For example, each pixel of a picture file could consist of three 32-bit fields. Knowing that each field is 32-bits is up to you. A header at the beginning of the file may provide clues about interpreting the file, but even so, it’s up to you to know how to interact with the file.
This example shows how to work with a picture as an unstructured file. The example image is a public domain offering from commons.wikimedia.org. To work with images, you need to access the scikit-image library, which is a free-of-charge collection of algorithms used for image processing. Here’s a tutorial for this library.
The first task is to be able to display the image on-screen using the following code. (This code can require a little time to run. The image is ready when the busy indicator disappears from the IPython Notebook tab.)
from skimage.io import imread
from skimage.transform import resize
from matplotlib import pyplot as plt
import matplotlib.cm as cm
example_file = ("http://upload.wikimedia.org/" +
"wikipedia/commons/7/7d/Dog_face.png")
image = imread(example_file, as_grey=True)
plt.imshow(image, cmap=cm.gray)
plt.show()
The code begins by importing a number of libraries. It then creates a string that points to the example file online and places it in example_file
. This string is part of the imread()
method call, along with as_grey
, which is set to True
. The as_grey
argument tells Python to turn color images into grayscale. Any images that are already in grayscale remain that way.
Now that you have an image loaded, it’s time to render it (make it ready to display on-screen. The imshow()
function performs the rendering and uses a grayscale color map. The show()

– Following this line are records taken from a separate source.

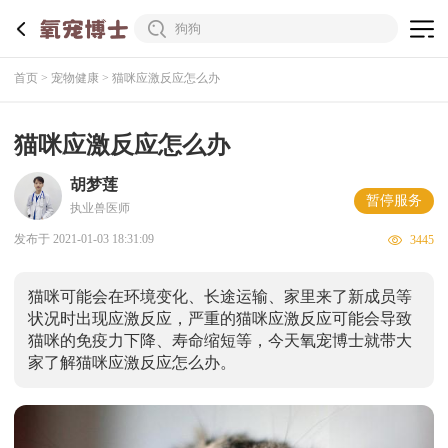
首页
宠物健康
猫咪应激反应怎么办
猫咪应激反应怎么办
胡梦莲
暂停服务
执业兽医师
发布于 2021-01-03 18:31:09
3445
猫咪可能会在环境变化、长途运输、家里来了新成员等
状况时出现应激反应，严重的猫咪应激反应可能会导致
猫咪的免疫力下降、寿命缩短等，今天氧宠博士就带大
家了解猫咪应激反应怎么办。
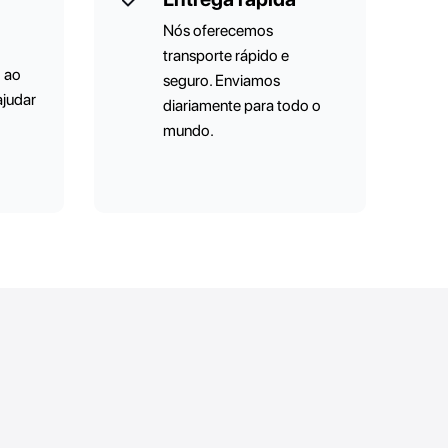
Nós oferecemos
transporte rápido e
o ao
seguro. Enviamos
ajudar
diariamente para todo o
mundo.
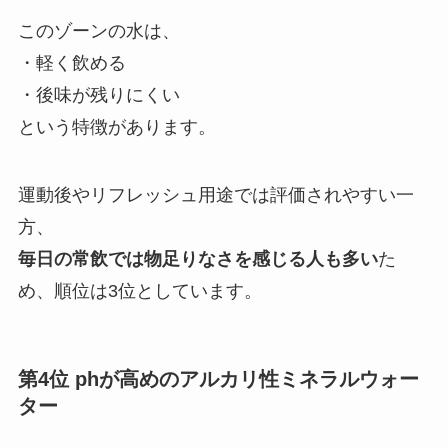
このゾーンの水は、
・軽く飲める
・後味が残りにくい
という特徴があります。
運動後やリフレッシュ用途では評価されやすい一
方、
毎日の常飲では物足りなさを感じる人も多い
た
め、順位は3位としています。
第4位 phが高めのアルカリ性ミネラルウォー
ター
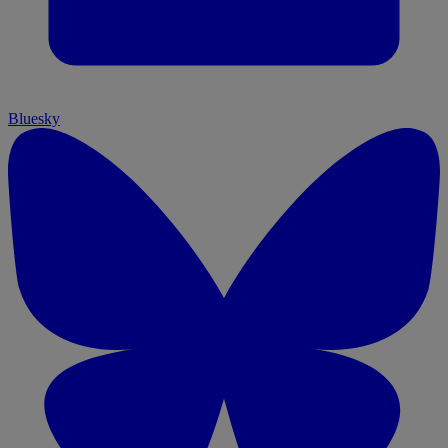
Bluesky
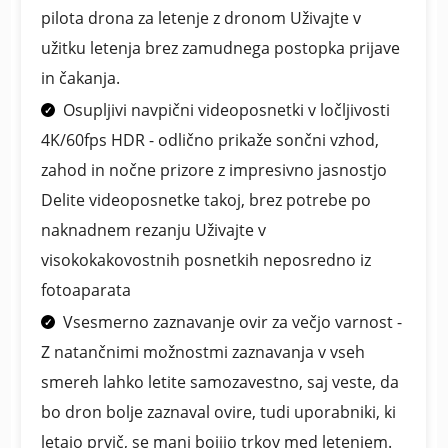
pilota drona za letenje z dronom Uživajte v
užitku letenja brez zamudnega postopka prijave
in čakanja.
Osupljivi navpični videoposnetki v ločljivosti
4K/60fps HDR - odlično prikaže sončni vzhod,
zahod in nočne prizore z impresivno jasnostjo
Delite videoposnetke takoj, brez potrebe po
naknadnem rezanju Uživajte v
visokokakovostnih posnetkih neposredno iz
fotoaparata
Vsesmerno zaznavanje ovir za večjo varnost -
Z natančnimi možnostmi zaznavanja v vseh
smereh lahko letite samozavestno, saj veste, da
bo dron bolje zaznaval ovire, tudi uporabniki, ki
letajo prvič, se manj bojijo trkov med letenjem.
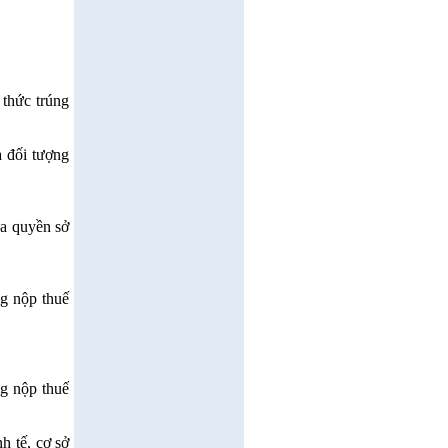
 thức trúng
à đối tượng
ủa quyền sở
ng nộp thuế
ng nộp thuế
h tế, cơ sở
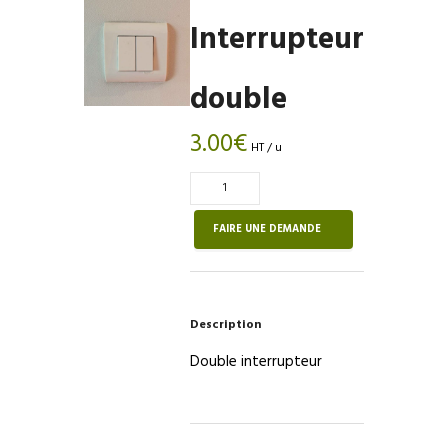
Interrupteur
double
3.00
€
HT / u
Quantité
de
Interrupteur
FAIRE UNE DEMANDE
double
Description
Double interrupteur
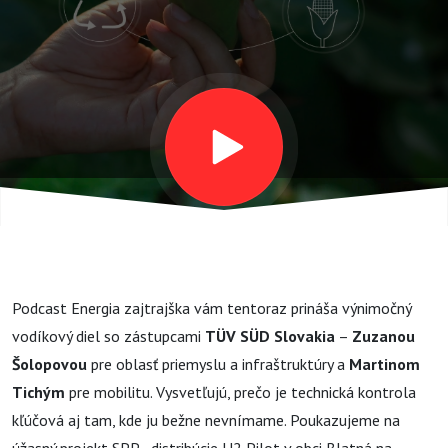
považujeme
za
samozrejmosť.
Aj vďaka TÜV
SÜD Slovakia.
Podcast Energia zajtrajška vám tentoraz prináša výnimočný
vodíkový diel so zástupcami
TÜV SÜD Slovakia
–
Zuzanou
Šolopovou
pre oblasť priemyslu a infraštruktúry a
Martinom
Tichým
pre mobilitu. Vysvetľujú, prečo je technická kontrola
kľúčová aj tam, kde ju bežne nevnímame. Poukazujeme na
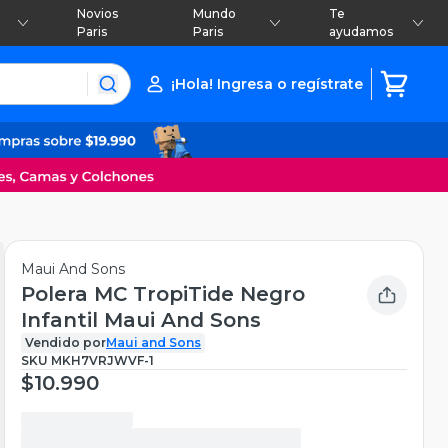
Novios
Mundo
Te
Paris
Paris
ayudamos
¡Hola! Ingresa o regístrate
Maui And Sons
Polera MC TropiTide Negro
Infantil Maui And Sons
Vendido por
Maui and Sons
SKU
MKH7VRJWVF-1
$10.990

function actually displays image
for you.
Close the image when you’re finished viewing it. (The asterisk in the In [*]:
entry tells you that the code is still running and you can’t move on to the next step.) The act of closing the image ends the code segment. You now have an image in memory, and you may want to find out more about it. When you run the following code, you discover the image type and size:
print("data type: %s, shape: %s" %
(type(image), image.shape))
The output from this call tells you that the image type is a numpy.ndarray
and that the image size is 90 pixels by 90 pixels. The image is actually an array of pixels that you can manipulate in various ways. For example, if you want to crop the image, you can use the following code to manipulate the image array:
image2 = image[5:70,0:70]
plt.imshow(image2, cmap=cm.gray)
plt.show()
The numpy.ndarray
in image2
is smaller than the one in image
, so the output is smaller as well. Typical results are shown below. The purpose of cropping the image is to make it a specific size. Both images must be the same size for you to analyze them. Cropping is one way to ensure that the images are the correct size for analysis.
Another method that you can use to change the image size is to resize it. The following code resizes the image to a specific size for analysis:
image3 = resize(image2, (30, 30), mode='nearest')
plt.imshow(image3, cmap=cm.gray)
print("data type: %s, shape: %s" %
(type(image3), image3.shape))
The output from the print()
function tells you that the image is now 30 pixels by 30 pixels in size. You can compare it to any image with the same dimensions.
After you have all the images in the right size, you need to flatten them. A data set row is always a single dimension, not two dimensions. The image is currently an array of 30 pixels by 30 pixels, so you can’t make it part of a data set. The following code flattens image3
so that it becomes an array of 900 elements that is stored in image_row
:
image_row = image3.flatten()
print("data type: %s, shape: %s" %
(type(image_row), image_row.shape))
Notice that the type is still a numpy.ndarray
. You can add this array to a data set and then use the data set for analysis purposes. The size is 900 elements, as anticipated.